Step-by-step explanation:
In this question, consider each velocity as a two-dimensional vector. The two components of these vectors would represent:
- Motion parallel to the east-west direction, and
- Motion perpendicular to the east-west direction.
If an object is travelling at a speed of [tex]v[/tex] at a direction of [tex]\theta[/tex] from east, the velocity vector would be:
[tex]\displaystyle v\, \begin{bmatrix}\cos(\theta) \\ \sin(\theta)\end{bmatrix}[/tex].
Conversely, if it is given that the velocity vector of an object is:
[tex]\begin{bmatrix}x \\ y\end{bmatrix}[/tex],
where [tex]x > 0[/tex] and [tex]y > 0[/tex], the angle between this motion and east would be:
[tex]\displaystyle \theta = \arctan\left(\frac{y}{x}\right)[/tex].
In this question, the velocity of the plane relative to the wind is [tex]150\; \text{mph}[/tex] at [tex]\theta = 0^{\circ}[/tex] from east.
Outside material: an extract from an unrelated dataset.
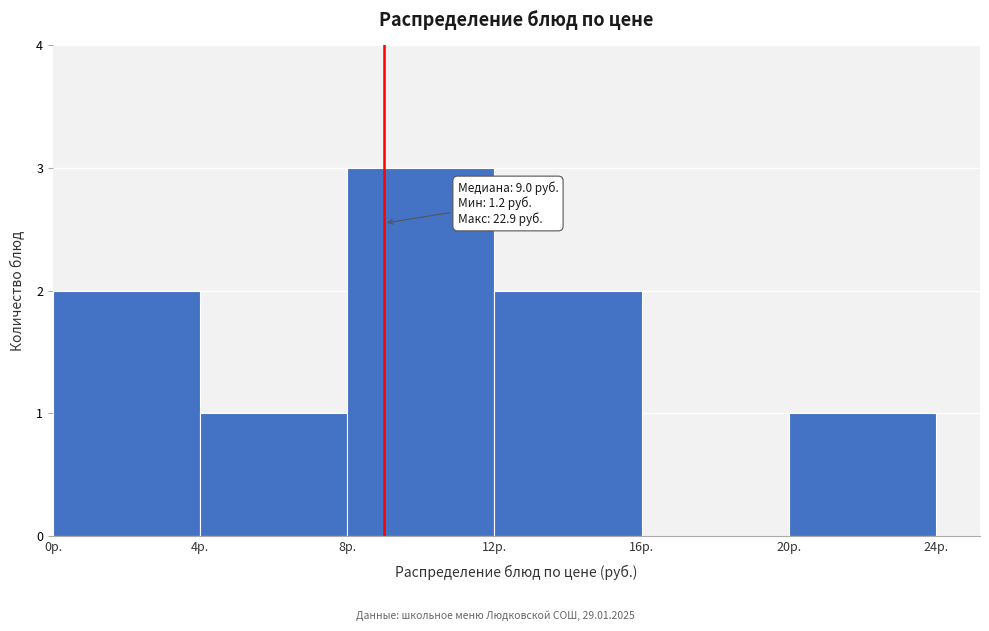

Which range on the x-axis has the tallest bar?

8 to 12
Hence, the vector representation of this velocity would be:
[tex]\displaystyle 150\, \begin{bmatrix}\cos(0^{\circ}) \\ \sin(0^{\circ})\end{bmatrix}= 150\, \begin{bmatrix}1 \\ 0\end{bmatrix} = \begin{bmatrix}150 \\ 0\end{bmatrix}[/tex].
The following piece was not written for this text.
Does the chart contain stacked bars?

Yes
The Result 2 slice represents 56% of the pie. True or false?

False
It is given that the velocity of wind relative to the ground is [tex]50\; \text{mph}[/tex] at [tex]\theta = 45^{\circ}[/tex] from east. Similarly, the vector representation of this velocity would be:
[tex]\displaystyle 50\, \begin{bmatrix}\cos(45^{\circ}) \\ \sin(45^{\circ})\end{bmatrix} = 50 \, \begin{bmatrix} \left(\sqrt{2}\right)/2\\ \left(\sqrt{2}\right)/2\end{bmatrix} = \begin{bmatrix}25\, \sqrt{2} \\ 25\, \sqrt{2}\end{bmatrix}[/tex].
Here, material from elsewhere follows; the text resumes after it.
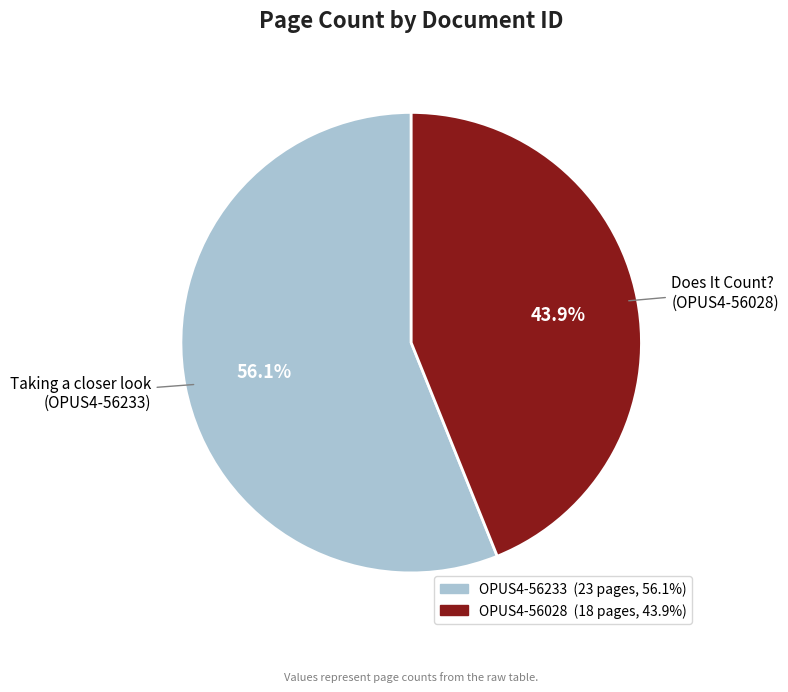

Count the number of slices in the pie.

2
The velocity of the plane relative to the ground is the sum of the following:
- Velocity of the plane relative to the wind, and
- Velocity of the wind relative to the ground.
[tex]\begin{bmatrix}150 \\ 0\end{bmatrix} + \begin{bmatrix}25\, \sqrt{2} \\ 25\, \sqrt{2}\end{bmatrix} = \begin{bmatrix}150 + 25\, \sqrt{2} \\ 25\, \sqrt{2}\end{bmatrix}[/tex].
Since both components of this velocity are greater than zero, the angle between this velocity and east can be found using the inverse tangent function:
[tex]\begin{aligned} \theta = \arctan\left(\frac{25\, \sqrt{2}}{150 + 25\, \sqrt{2}}\right) \approx 10.8^{\circ}\end{aligned}[/tex].
In other words, when measured relative to the ground, velocity of the plane would be approximately [tex]10.8^{\circ}[/tex] from the east.